• Requirement:
Can the data below be set down again exactly, line for line?
-------- Material provided
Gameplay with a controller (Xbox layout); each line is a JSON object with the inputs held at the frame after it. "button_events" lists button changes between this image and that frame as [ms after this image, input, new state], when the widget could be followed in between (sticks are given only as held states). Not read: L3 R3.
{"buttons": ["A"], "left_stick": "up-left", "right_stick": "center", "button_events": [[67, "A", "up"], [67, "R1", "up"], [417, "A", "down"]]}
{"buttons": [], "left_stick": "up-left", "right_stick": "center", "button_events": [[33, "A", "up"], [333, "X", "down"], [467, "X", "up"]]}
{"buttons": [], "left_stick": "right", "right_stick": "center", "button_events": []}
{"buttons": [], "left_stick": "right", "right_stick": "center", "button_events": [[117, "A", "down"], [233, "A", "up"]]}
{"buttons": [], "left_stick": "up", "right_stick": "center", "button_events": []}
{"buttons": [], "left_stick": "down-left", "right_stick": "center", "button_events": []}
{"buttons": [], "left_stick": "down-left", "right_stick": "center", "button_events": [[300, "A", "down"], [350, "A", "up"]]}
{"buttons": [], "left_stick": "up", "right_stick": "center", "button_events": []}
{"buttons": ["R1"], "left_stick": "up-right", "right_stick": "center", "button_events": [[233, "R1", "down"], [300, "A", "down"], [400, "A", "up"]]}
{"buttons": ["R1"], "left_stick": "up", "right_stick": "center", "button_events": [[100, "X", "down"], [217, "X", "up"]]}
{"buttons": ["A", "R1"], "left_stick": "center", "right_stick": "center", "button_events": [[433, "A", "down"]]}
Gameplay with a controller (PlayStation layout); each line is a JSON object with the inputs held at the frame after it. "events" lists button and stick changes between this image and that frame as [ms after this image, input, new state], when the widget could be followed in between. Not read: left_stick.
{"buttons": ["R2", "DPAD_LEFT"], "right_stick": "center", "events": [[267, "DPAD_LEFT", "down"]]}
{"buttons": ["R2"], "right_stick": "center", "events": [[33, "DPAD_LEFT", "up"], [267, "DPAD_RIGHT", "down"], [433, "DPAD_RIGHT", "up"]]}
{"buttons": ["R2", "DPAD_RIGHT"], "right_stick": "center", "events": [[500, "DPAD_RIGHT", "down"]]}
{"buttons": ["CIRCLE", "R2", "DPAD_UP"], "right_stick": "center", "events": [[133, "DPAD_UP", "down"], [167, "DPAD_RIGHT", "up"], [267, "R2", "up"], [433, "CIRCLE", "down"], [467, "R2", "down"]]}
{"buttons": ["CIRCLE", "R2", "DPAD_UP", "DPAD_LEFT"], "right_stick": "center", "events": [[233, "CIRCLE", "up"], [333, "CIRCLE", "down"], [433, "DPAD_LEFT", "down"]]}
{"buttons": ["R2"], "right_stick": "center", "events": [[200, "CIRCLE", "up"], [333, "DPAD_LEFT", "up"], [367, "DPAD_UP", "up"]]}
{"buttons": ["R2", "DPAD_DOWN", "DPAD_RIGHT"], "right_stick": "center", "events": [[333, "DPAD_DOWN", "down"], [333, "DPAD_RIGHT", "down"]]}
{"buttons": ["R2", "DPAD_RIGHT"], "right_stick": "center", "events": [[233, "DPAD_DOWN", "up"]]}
----------------
• Response to this task:
Gameplay with a controller (Xbox layout); each line is a JSON object with the inputs held at the frame after it. "button_events" lists button changes between this image and that frame as [ms after this image, input, new state], when the widget could be followed in between (sticks are given only as held states). Not read: L3 R3.
{"buttons": ["A"], "left_stick": "up-left", "right_stick": "center", "button_events": [[67, "A", "up"], [67, "R1", "up"], [417, "A", "down"]]}
{"buttons": [], "left_stick": "up-left", "right_stick": "center", "button_events": [[33, "A", "up"], [333, "X", "down"], [467, "X", "up"]]}
{"buttons": [], "left_stick": "right", "right_stick": "center", "button_events": []}
{"buttons": [], "left_stick": "right", "right_stick": "center", "button_events": [[117, "A", "down"], [233, "A", "up"]]}
{"buttons": [], "left_stick": "up", "right_stick": "center", "button_events": []}
{"buttons": [], "left_stick": "down-left", "right_stick": "center", "button_events": []}
{"buttons": [], "left_stick": "down-left", "right_stick": "center", "button_events": [[300, "A", "down"], [350, "A", "up"]]}
{"buttons": [], "left_stick": "up", "right_stick": "center", "button_events": []}
{"buttons": ["R1"], "left_stick": "up-right", "right_stick": "center", "button_events": [[233, "R1", "down"], [300, "A", "down"], [400, "A", "up"]]}
{"buttons": ["R1"], "left_stick": "up", "right_stick": "center", "button_events": [[100, "X", "down"], [217, "X", "up"]]}
{"buttons": ["A", "R1"], "left_stick": "center", "right_stick": "center", "button_events": [[433, "A", "down"]]}
Gameplay with a controller (PlayStation layout); each line is a JSON object with the inputs held at the frame after it. "events" lists button and stick changes between this image and that frame as [ms after this image, input, new state], when the widget could be followed in between. Not read: left_stick.
{"buttons": ["R2", "DPAD_LEFT"], "right_stick": "center", "events": [[267, "DPAD_LEFT", "down"]]}
{"buttons": ["R2"], "right_stick": "center", "events": [[33, "DPAD_LEFT", "up"], [267, "DPAD_RIGHT", "down"], [433, "DPAD_RIGHT", "up"]]}
{"buttons": ["R2", "DPAD_RIGHT"], "right_stick": "center", "events": [[500, "DPAD_RIGHT", "down"]]}
{"buttons": ["CIRCLE", "R2", "DPAD_UP"], "right_stick": "center", "events": [[133, "DPAD_UP", "down"], [167, "DPAD_RIGHT", "up"], [267, "R2", "up"], [433, "CIRCLE", "down"], [467, "R2", "down"]]}
{"buttons": ["CIRCLE", "R2", "DPAD_UP", "DPAD_LEFT"], "right_stick": "center", "events": [[233, "CIRCLE", "up"], [333, "CIRCLE", "down"], [433, "DPAD_LEFT", "down"]]}
{"buttons": ["R2"], "right_stick": "center", "events": [[200, "CIRCLE", "up"], [333, "DPAD_LEFT", "up"], [367, "DPAD_UP", "up"]]}
{"buttons": ["R2", "DPAD_DOWN", "DPAD_RIGHT"], "right_stick": "center", "events": [[333, "DPAD_DOWN", "down"], [333, "DPAD_RIGHT", "down"]]}
{"buttons": ["R2", "DPAD_RIGHT"], "right_stick": "center", "events": [[233, "DPAD_DOWN", "up"]]}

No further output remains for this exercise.